Autrement dit : les parties prenantes du contrat associatif doivent en permanence justifier ce au nom de quoi elles sont réunies. Je cite toujours Joseph Haeringer : « Ce processus d’élaboration collective constitue une source de légitimité pour l’action »
Le projet associatif aura d'autant plus de légitimité s'il a été élaboré par toutes les parties prenantes dans un processus de délibération collective. De ce point de vue, la pratique démocratique est source de régulation institutionnelle.
Sur cet aspect, le Mouvement associatif a publié en 2014 un rapport assez intéressant sur la gouvernance des associations en pratique, auquel Joseph Haeringer a d’ailleurs contribué avec Elisabetta Bucclo et Philippe Eynaud. Parmi les résultats de l’étude, ils ont notamment mis en évidence le rôle politique des instances associatives (CA, bureau, AG). Contrairement aux entreprises privées lucratives dont les instances de gouvernance ont d’abord un rôle de contrôle, de suivi et d’évaluation, les instances de gouvernance associative sont centrées sur un projet collectif qui repose sur des valeurs partagées. La question de la cohérence entre le projet associatif, les modes de gouvernance et les valeurs défendues est donc d’autant plus prégnante dans ce type d’organisations.
Pour comprendre comment tout cela s’articule le rapport identifie 4 formes de gouvernance paradigmatique chez les assos :
- la gouvernance militante qui repose sur un principe d’innovation organisationnelle porté par l’idée que la conduite du projet associatif doit être une véritable œuvre collective et démocratique. Les responsables élus au CA se retrouvent co-responsables de l’association ; besoin d’inventer des modes de collaboration innovants avec les parties-prenantes extérieures (avec la double difficulté propre à l’activité de plaidoyer et d'interpellation politique qui demande une capacité de légitimer la parole et les actions produites par la participation des membres et la montée en expertise). la gouvernance professionnalisée qui repose sur des instances de gestion proches de celles du monde de l’entreprise privée lucrative. Le CA et l’AG ont un rôle de surveillance de l’exécutif ; aucune décision ne peut être prise sans leur passer au préalable par ces instances ; les indicateurs de performance sont largement discutés au CA… en contrepartie, cela contribue à déresponsabiliser les bénévoles et à perdre sa base de membres « non experts ».
- la gouvernance externalisée dans laquelle l’implication des parties-prenantes externes (donateurs, financeurs…) domine avec en contrepartie des outils de gestion peu développés et peu formalisés. Cela donne des structures très politiques, avec un CA consultatif et non décisionnaire, dans lequel les décisions sont peu débattues, et une équipe dirigeante salariée qui assure toute l’opérationnalisation du projet associatif – finalement grande liberté, mais peu de visibilité sur ce qui est fait.

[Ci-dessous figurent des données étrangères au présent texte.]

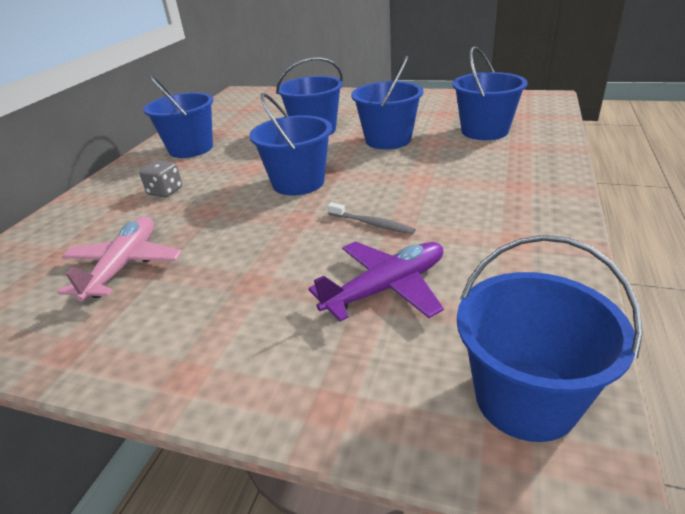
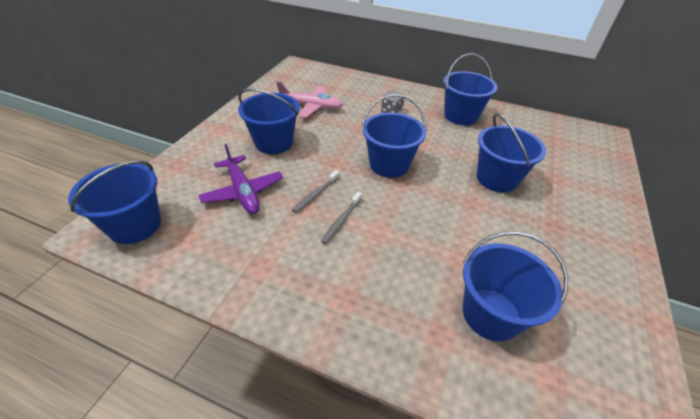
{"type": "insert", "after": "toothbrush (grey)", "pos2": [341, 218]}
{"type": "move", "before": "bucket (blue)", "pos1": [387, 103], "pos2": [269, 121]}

- la gouvernance resserrée qui s’incarne dans une ou plusieurs personnes omniprésentes et charismatiques, souvent le président ou le dirigeant qui la personne qui anime les débats dans les instances internes, organise les votes (essentiellement à main levée), fait une bonne partie des contributions / réalisations de l’association. Les autres parties-prenantes n’ont pas beaucoup de place et ont tendance à se reposer sur son dynamisme ; ce qui pose notamment un problème de renouvellement des dirigeants et repose sur une faiblesse organisationnelle.
Chacune de ces gouvernances a des problématiques spécifiques, mais le rapport met en évidence un certain nombre de problématiques transverses dont celles de la cohérence entre le projet associatif et les dispositifs de gouvernance et la participation interne qui nous intéressent plus directement ici.